Overall Research Goal
My overall research goal is to develop algorithms and systems to enable efficient and trustworthy information sharing and knowledge discovery over dynamic, heterogeneous, and massive-scale networked information systems like the Web, social media, mobile information systems, etc. These systems derive much of their value from their relative openness (in comparison to tightly controlled systems), which can lead to a host of great opportunities -- including explosive growth, self-organization, bottom-up discovery of "citizen experts", serendipitous discovery of new resources beyond the scope and intent of the original system designers, and so on -- but this relative openness and self-supervision can lead to vulnerabilities in the principles, design, and maintenance of these systems.
Hence, my research focus has both a positive and a negative dimension. On one hand, I focus on threats to these systems and design methods to mitigate negative behaviors; on the other, I look for positive opportunities to mine and analyze these systems for developing next generation algorithms and architectures that can empower decision makers. For both, my research approach is primarily experimental in nature; I like to develop algorithms, models, and systems, and then evaluate their effectiveness over real data and in live settings.

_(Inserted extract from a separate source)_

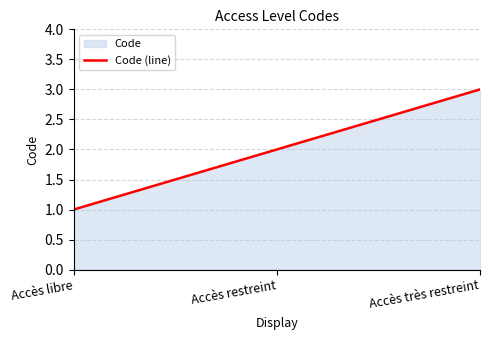

At which category does the chart reach its peak across all series?

Accès très restreint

Research Thrust 1: Information Quality in Open Systems
My first major research thrust is focused on countering threats to the quality of information in open and self-managing systems like the Web and online social networks. Our efforts range up the cognitive stack, from lower-level automated spam to higher-level deceptive persuasion.- Spam-Resilient Web-Scale Computing: overview, PODC 2007, TPDS 2009, ...
- Defending Socio-Computational Systems: overview, JCDL 2008, SIGIR 2010, ...

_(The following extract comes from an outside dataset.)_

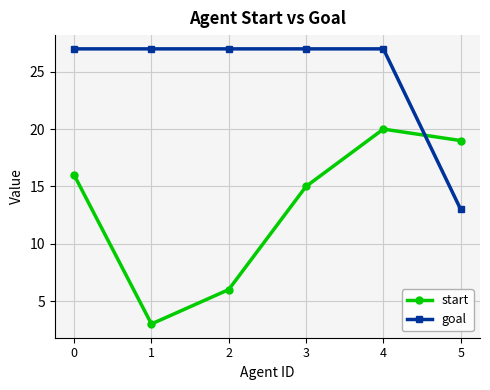

True or false: start and goal cross at least once.

True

- Strategic Manipulation and Adversarial Propaganda: overview
Research Thrust 2: Web-Scale Mining and Information Management
My second major research thrust is focused on analyzing and mining large-scale information networks for designing and developing new algorithms and architectures for empowering decision makers and enabling new modes of information discovery.- Deep Web Information Retrieval: overview, TKDE 2005, SIGIR 2006, ...
- Mining Social Media: overview, CIKM 2011, ICWSM 2011, ICWSM 2008, ...
- Real-Time Web Analytics: overview, WSDM 2011, SIGIR 2011 demo, ...
Toward a Third Research Thrust: In Situ Human Computational Systems.
As part of my NSF CAREER award, I am building on my two research thrusts and extending towards a third centered on real-time search and computation. The key motivating idea is to link crowdsourcing approaches popularized for human computation (e.g., Amazon Mechanical Turk, the ESP Game) to the real-time crowds that manifest in the wild, in effect "closing the loop" for rapid decision-making by stakeholders using the system.